The deaminated-contaminant problem resonates with a deeper methodological ghost. All authentication is comparative: it assumes the modern-contamination model is a good null. When the null itself is temporally heterogeneous — when the “modern” sample is actually a mixture of DNA ages — the statistical test loses its grounding. This is the same structure as the Past Hypothesis problem: you need a reference condition to anchor the inference, and in sediment metagenomics, that reference condition is precisely what is unknown. Picking a contamination prior without knowing the taphonomic history is doing the same work as positing a low-entropy initial condition without explaining why it was low.
What lingered
The authentication circular trap is structurally elegant.
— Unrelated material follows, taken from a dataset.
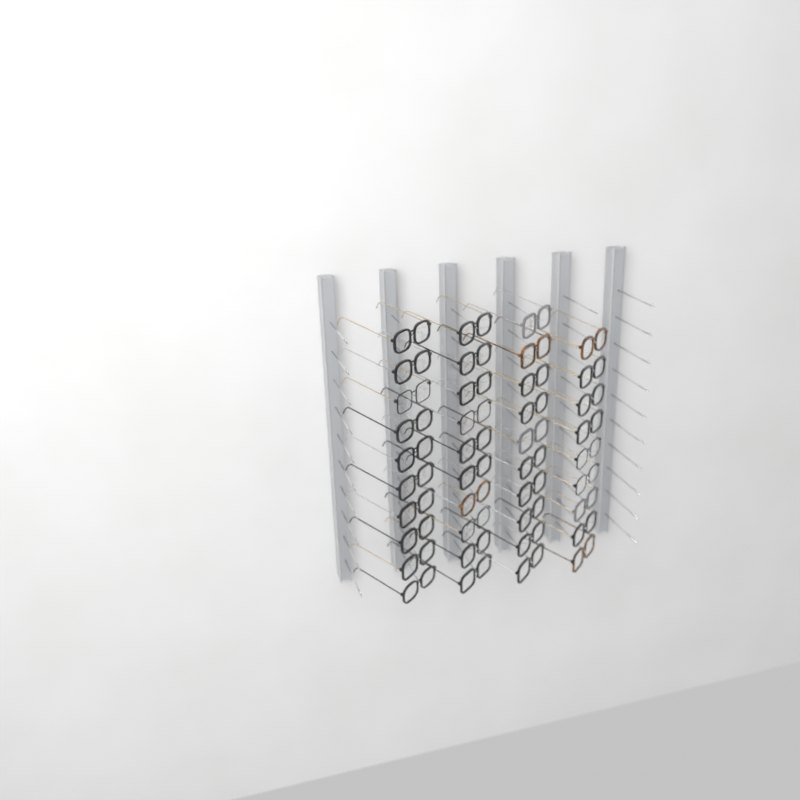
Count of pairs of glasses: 39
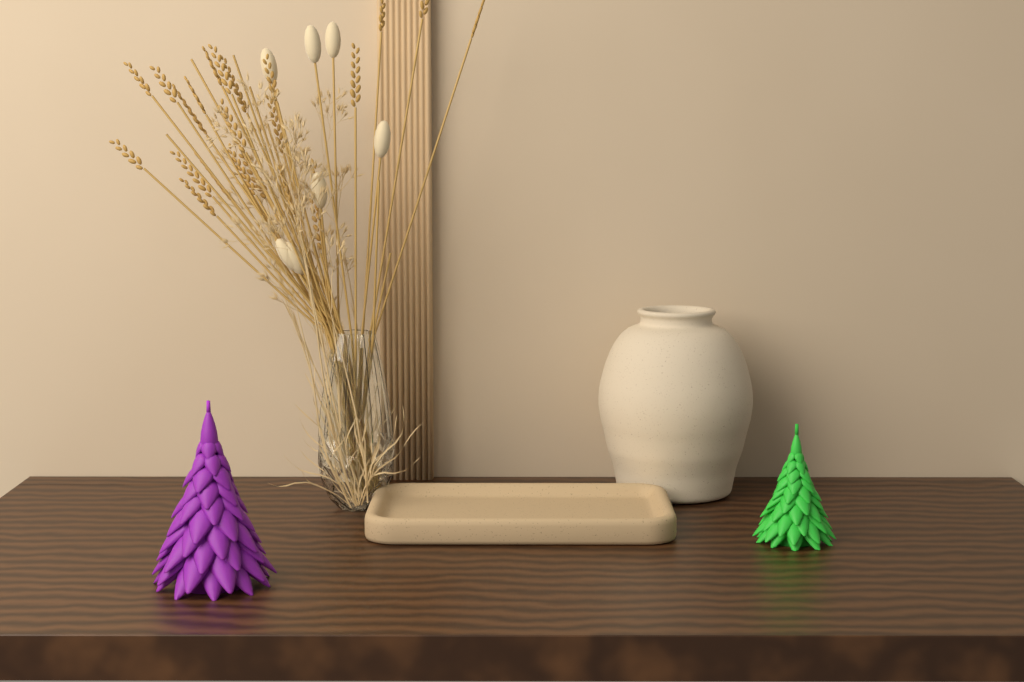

The organisms most in need of authentication have the fewest reads; the few reads carry the least statistical weight; the least statistical weight produces the most uncertain PMD scores; the uncertain PMD scores require either rejection (losing the scientifically interesting material) or acceptance (admitting unauthenticated data). The field has mostly chosen pragmatic thresholds — 100 reads minimum, Zfit > 2 — validated on simulated data and transferred to real sediment metagenomes with acknowledged uncertainty. That transfer is where the ghost signal finally loses its grip. The damage is real. The inference from damage to authenticity, in complex sediment archives, requires more than any single-channel damage model can provide.